Note
- This is internal service, don't public
- Our's system run in background with upstart
- upstart config file at /etc/init/scrapyd.conf
- save authen cookie in redis with key
wuxiaworld_auth
init-checkconf /path/to/your.conf to check if your configuration is valid or not.
initctl start <service> to start the service
initctl stop <service> to stop the service
initctl restart <service> to restart the service
initctl status <service> to see the status your service, whether its stopped, running etc.

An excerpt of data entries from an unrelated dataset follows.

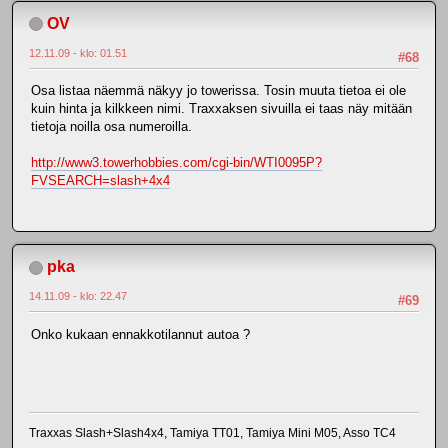
OV
12.11.09 - klo: 01.51
#68
Osa listaa näemmä näkyy jo towerissa. Tosin muuta tietoa ei ole
kuin hinta ja kilkkeen nimi. Traxxaksen sivuilla ei taas näy mitään
tietoja noilla osa numeroilla.
http://www3.towerhobbies.com/cgi-bin/WTI0095P?
FVSEARCH=slash+4x4
pka
14.11.09 - klo: 22.47
#69
Onko kukaan ennakkotilannut autoa ?
Traxxas Slash+Slash4x4, Tamiya TT01, Tamiya Mini M05, Asso TC4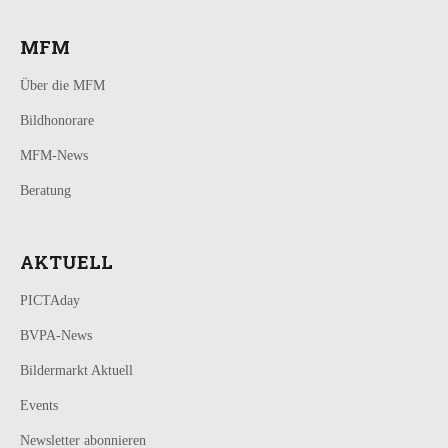
MFM
Über die MFM
Bildhonorare
MFM-News
Beratung
AKTUELL
PICTAday
BVPA-News
Bildermarkt Aktuell
Events
Newsletter abonnieren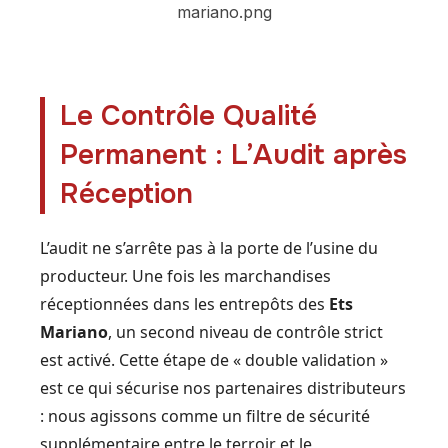
Le Contrôle Qualité
Permanent : L’Audit après
Réception
L’audit ne s’arrête pas à la porte de l’usine du
producteur. Une fois les marchandises
réceptionnées dans les entrepôts des
Ets
Mariano
, un second niveau de contrôle strict
est activé. Cette étape de « double validation »
est ce qui sécurise nos partenaires distributeurs
: nous agissons comme un filtre de sécurité
supplémentaire entre le terroir et le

initctl reload-configuration is used after you created a new configuration to reload the configurations
initctl list to see the list of all registered services
initctl list | grep <service> to see if your service is registered or not
- log file at
/var/log/upstart/service_name.log
Setup virtualenv
- pip3 install virtualenv
- virtualenv -p python3 virtualenv
- source virtualenv/bin/activate
- pip3 install Scrapy
- Some dependency may need:
- sudo apt-get install python-dev python-pip libxml2-dev libxslt1-dev zlib1g-dev libffi-dev libssl-dev
- sudo apt-get install python3 python3-dev
- Some dependency may need:
- pip3 install -r requirements.txt
Run
scrapy crawl ttv_book -a redis_stream_name=abc -a book_url=https://truyen.tangthuvien.vn/doc-truyen/dai-y-lang-nhien -a id=1
scrapy crawl ttv_chapter -a redis_stream_name=abc -a book_url=https://truyen.tangthuvien.vn/doc-truyen/dai-y-lang-nhien -a book_id=2 -a chapter_num=2
scrapy crawl new_ttv_book -a redis_stream_name=abc2
scrapy crawl new_wuxiaworld_book -a redis_stream_name=abc
scrapy crawl wuxiaworld_book -a redis_stream_name=abc -a book_url=https://www.wuxiaworld.com/novel/demoness-art-of-vengeance -a id=1
scrapy crawl wuxiaworld_chapter -a redis_stream_name=abc -a chapter_url=https://www.wuxiaworld.com/novel/fortunately-i-met-you/fimy-chapter-14 -a book_id=1
Scrapy shell
- scrapy shell https://sadsa.com
Website banned
- Use a like human user agent
Setup
In order to run Scrapyd
$ cd scrapy_app
$ scrapyd
Scrapyd is running on: http://localhost:5000
At this point you will be able to send job request to Scrapyd. This project is setup with a demo spider from the oficial tutorial of scrapy. To run it you must send a http request to Scrapyd with the job info
curl http://localhost:5000/schedule.json -d project=default -d spider=toscrape-css
Scrapyd-deploy
- list all target:
scrapyd-deploy -l
- target may use for scalable a system
- Config a target:
url = http://scrapyd.example.com/api/scrapyd
username = scrapy
password = secret
- deploy to default target with default project
scrapyd-deploy
- deploy to all target
scrapyd-deploy -a -p <project>
- Schedule a spider
curl http://confession.vn:5000/schedule.json -d project=book -d spider=ttv_book -d book_url=https://truyen.tangthuvien.vn/doc-truyen/de-ba -d redis_stream_name=abc
curl http://confession.vn:5000/schedule.json -d project=book -d spider=ttv_chapter -d book_url=https://truyen.tangthuvien.vn/doc-truyen/de-ba -d book_id=1 -d redis_stream_name=abc
Deploy manual
git pull
pip3 install -r requirements.txt
reload scrapyd
TODO
- Add basic authentication to config files
- Build logic notify when data crawl maybe incorrect